Hi Karsten,
I am so sorry for replying late. I had a seminar presentation on Friday and have another
on Monday, so I was a little busy studying for it.
I had downloaded about 1GB data of Server Descriptors from the metrics website. I thought
of generating some performance metrics of a search application with a MySQL backend and
with a MongoDB database backend in Django. So, I implemented two basic apps with a MySQL
and MongoDB backend in Django. I processed each file and extracted router_nickname, router_ip,
tor_version and platform_os as searchable fields for each server descriptor file. At the time of writing this email, I had processed around 330,000 files for MySQL and have the data of 670,000 files in MongoDB. I can not process all the files as that 1GB data is composed of millions of files and processing is slow on my system.

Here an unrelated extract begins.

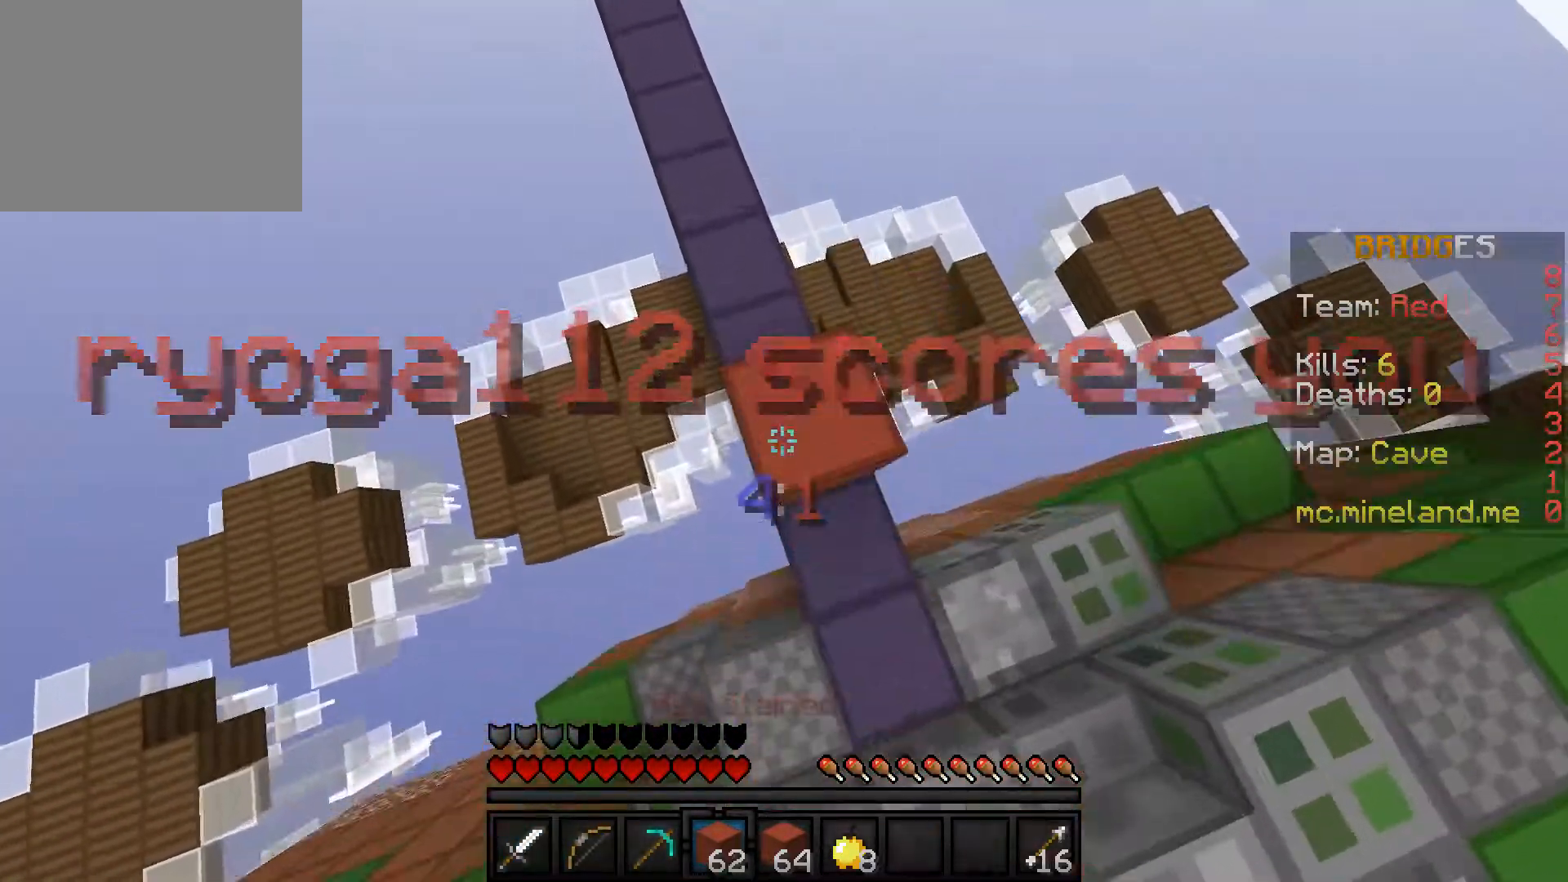
{"keys": ["w"], "events": []}
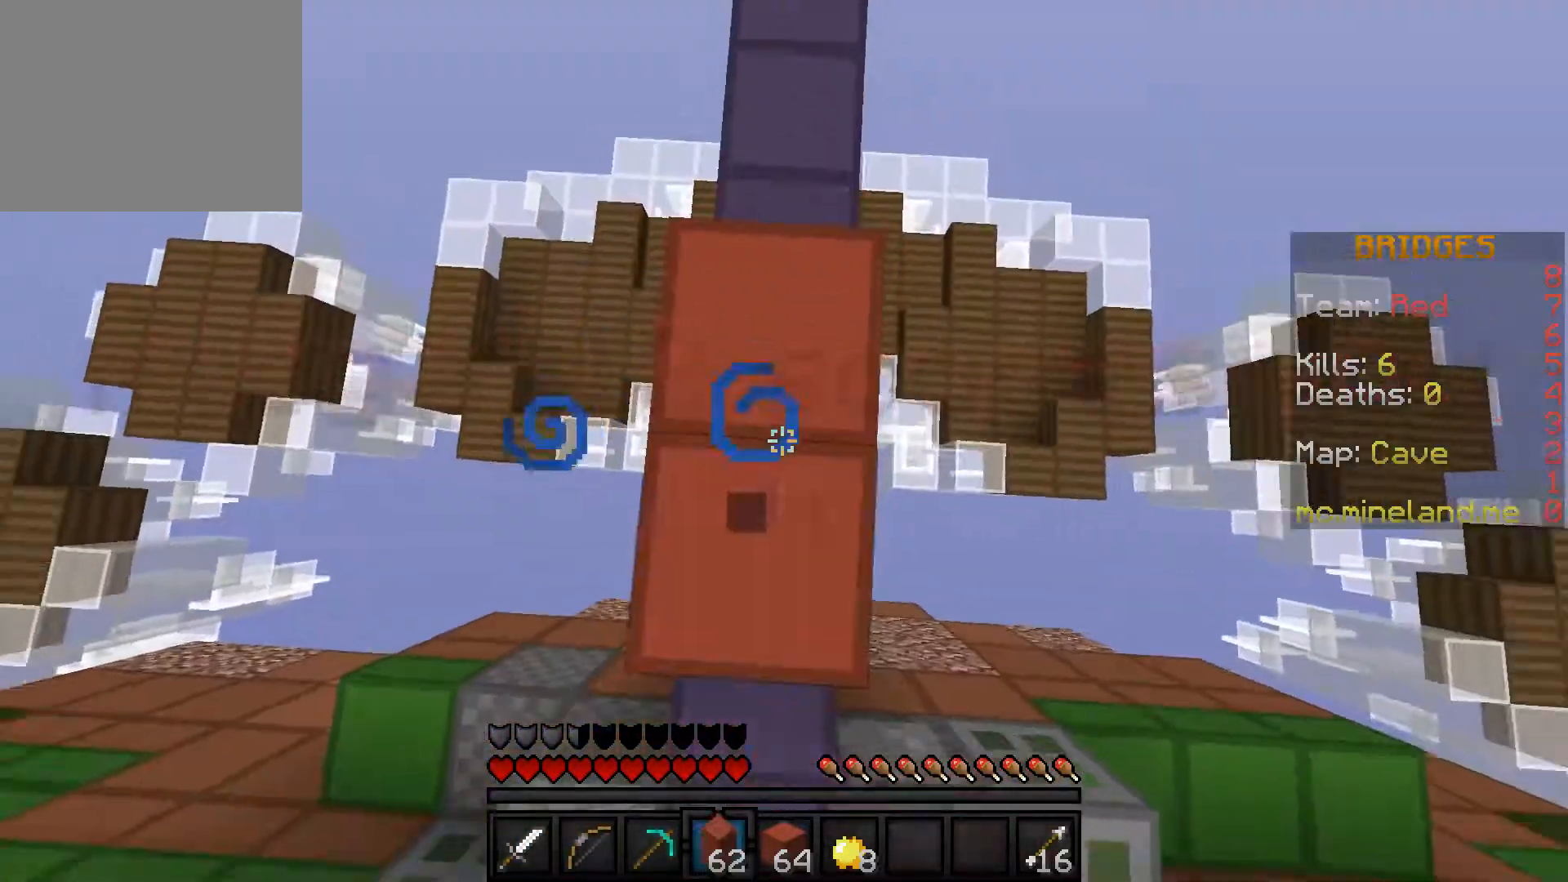
{"keys": ["w"], "events": [[67, "w", "up"], [450, "w", "down"]]}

My aim is to issue same queries to both the apps and see which one performs better. Both the databases are
indexed on the same fields. I will tell you the metrics day after tomorrow i.e on Tuesday.
But, theoretically speaking, MongoDB is fast because every document is stored in JSON, it is schema less and doesn't has to preform any joins etc. The indexes that are built are based on BTrees which have the worst case time complexity of O(log(n)) for insertion, lookup and deletion. MongoDB also keeps the indexes in RAM as required, for faster searches and to reduce disk reads. MongoDB also has the capability of scaling efficiently.
I am now, somewhat, in favor of Django Haystack with Solr as the search engine. Using MongoDB will
require us to spend considerable time developing the search interface which will be responsible for handling complicated queries and then create appropriate indices to handle those complicated queries.